Leigha Sutton holds a newly hatched chick at Brookfield Elementary School. Sky O'Donnell, at right, runs the elementary school's afterschool program for Youngstown State University.

Leigha Sutton holds a newly hatched chick at Brookfield Elementary School. Sky O’Donnell, at right, runs the elementary school’s afterschool program for Youngstown State University.

Before Sky O’Donnell handed the days’ old chick to Austin Farrand, Austin said he was afraid the chick wouldn’t like him.

As Austin, a Brookfield second-grader, cradled the chick in his hands, it was hard to tell what the chick was feeling. It squirmed and looked around. Austin said it felt warm.

Holding the chick was the best part of the weeks’ long process of placing chicken eggs in an incubator, using a light held against an egg to see the embryo inside, watching the chicks break through the shells, and then monitoring the hatched chicks as they scrambled about their enclosure pecking at dry chick food, drinking water and bumping into and climbing over each other, he said.
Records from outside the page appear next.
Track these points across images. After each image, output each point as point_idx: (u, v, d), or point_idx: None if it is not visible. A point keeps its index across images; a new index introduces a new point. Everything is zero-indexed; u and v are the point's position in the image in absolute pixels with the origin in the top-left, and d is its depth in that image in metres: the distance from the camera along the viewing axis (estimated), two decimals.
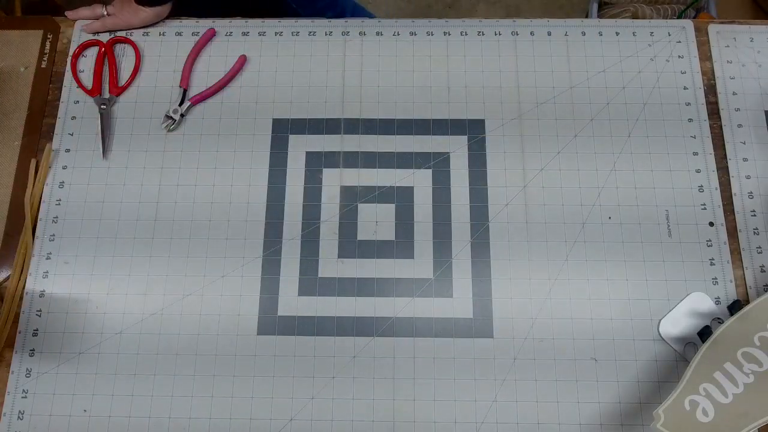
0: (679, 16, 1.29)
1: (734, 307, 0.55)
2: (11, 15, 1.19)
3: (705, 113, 0.66)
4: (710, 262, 0.60)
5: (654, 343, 0.58)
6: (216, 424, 0.57)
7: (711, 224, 0.62)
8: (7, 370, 0.58)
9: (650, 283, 0.60)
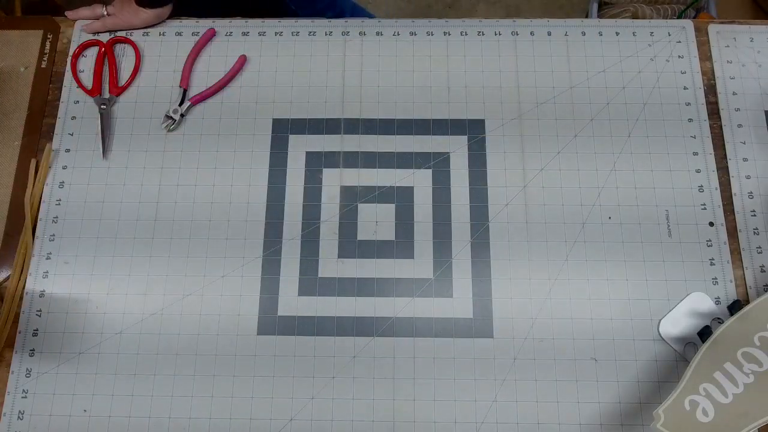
0: (679, 16, 1.29)
1: (734, 307, 0.55)
2: (11, 15, 1.19)
3: (705, 113, 0.66)
4: (710, 262, 0.60)
5: (654, 343, 0.58)
6: (216, 424, 0.57)
7: (711, 224, 0.62)
8: (7, 370, 0.58)
9: (650, 283, 0.60)
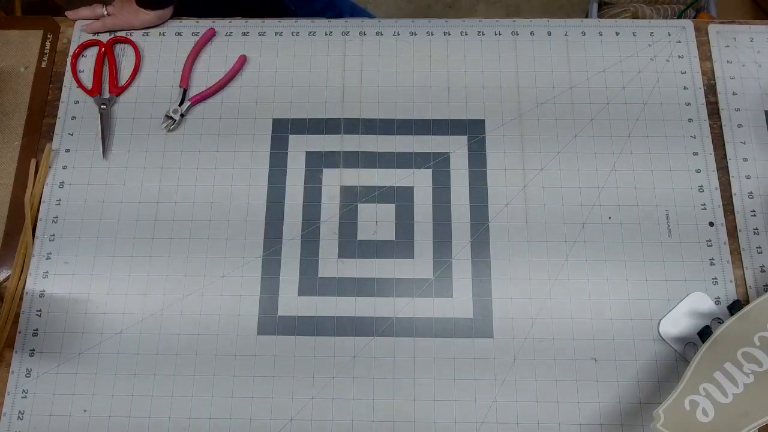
0: (679, 16, 1.29)
1: (734, 307, 0.55)
2: (11, 15, 1.19)
3: (705, 113, 0.66)
4: (710, 262, 0.60)
5: (654, 343, 0.58)
6: (216, 424, 0.57)
7: (711, 224, 0.62)
8: (7, 370, 0.58)
9: (650, 283, 0.60)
“I liked it,” Austin said of the process. “I loved it.”

Leigha Sutton, a-fourth grader, said holding the chick was “like holding a baby, but different.”

The eggs were brought to school as part of the afterschool program Youngstown State University runs at Brookfield Elementary School. O’Donnell, a certified teacher, is the teacher of the program, which is funded by a federal 21st Century Community Learning Grant funneled through the Ohio Department of Education.

YSU, which also runs programs in Girard and Lordstown, partnered with the Trumbull County office of the Ohio State University Extension for the “Chick Quest” program, and the eggs were donated by a local farm, where the chicks were returned to live out their days. The extension office provided the incubator, heat lamp, food and feeders, and Ashlee Meardith, extension educator for 4-H youth development, spent time with the students throughout the process.

Julie O'Brien, Brookfield Elementary fourth grader, cradles a newly hatched chick at the school's afterschool program.

Julie O’Brien, Brookfield Elementary fourth grader, cradles a newly hatched chick at the school’s afterschool program.

This was the first year “Chick Quest” had been done in Brookfield.

“We thought this would be interesting for the kids,” said O’Donnell, who livestreamed the hatching process on YouTube. 

Alyssa Malcomson, a second-grader, said she had never been around chicks before and found it “pretty cool.”

The afterschool program runs five days a week and serves 17 students in grades one through four, who are asked to attend at least three days a week, O’Donnell said. The kids get a snack and do activities in a work book and on tablet computers. The program focuses on reading and math skills, and tries to push the students beyond their grade level.

Most days, the students hear from a speaker and do an activity. YSU exercise students have come into class to run the kids through physical fitness activities. Other speakers have included healthcare professionals, veterinary technicians and a representative of the Mahoning Valley Manufacturers Coalition.

The program strives to bolster what the school already is doing, O’Donnell said.

“We also work on social skills,” he said. “We try to give them a different experience from what they get in a typical school day.”

The students get to go to OH WOW! The Roger and Gloria Jones Children’s Center for Science and Technology in Youngstown, and Barnes and Noble in Boardman, where they can pick out a book to take home.

Students often go home with games, books and activity sets, and there are family nights. The students also can participate in a field trip-heavy, one-month summer program.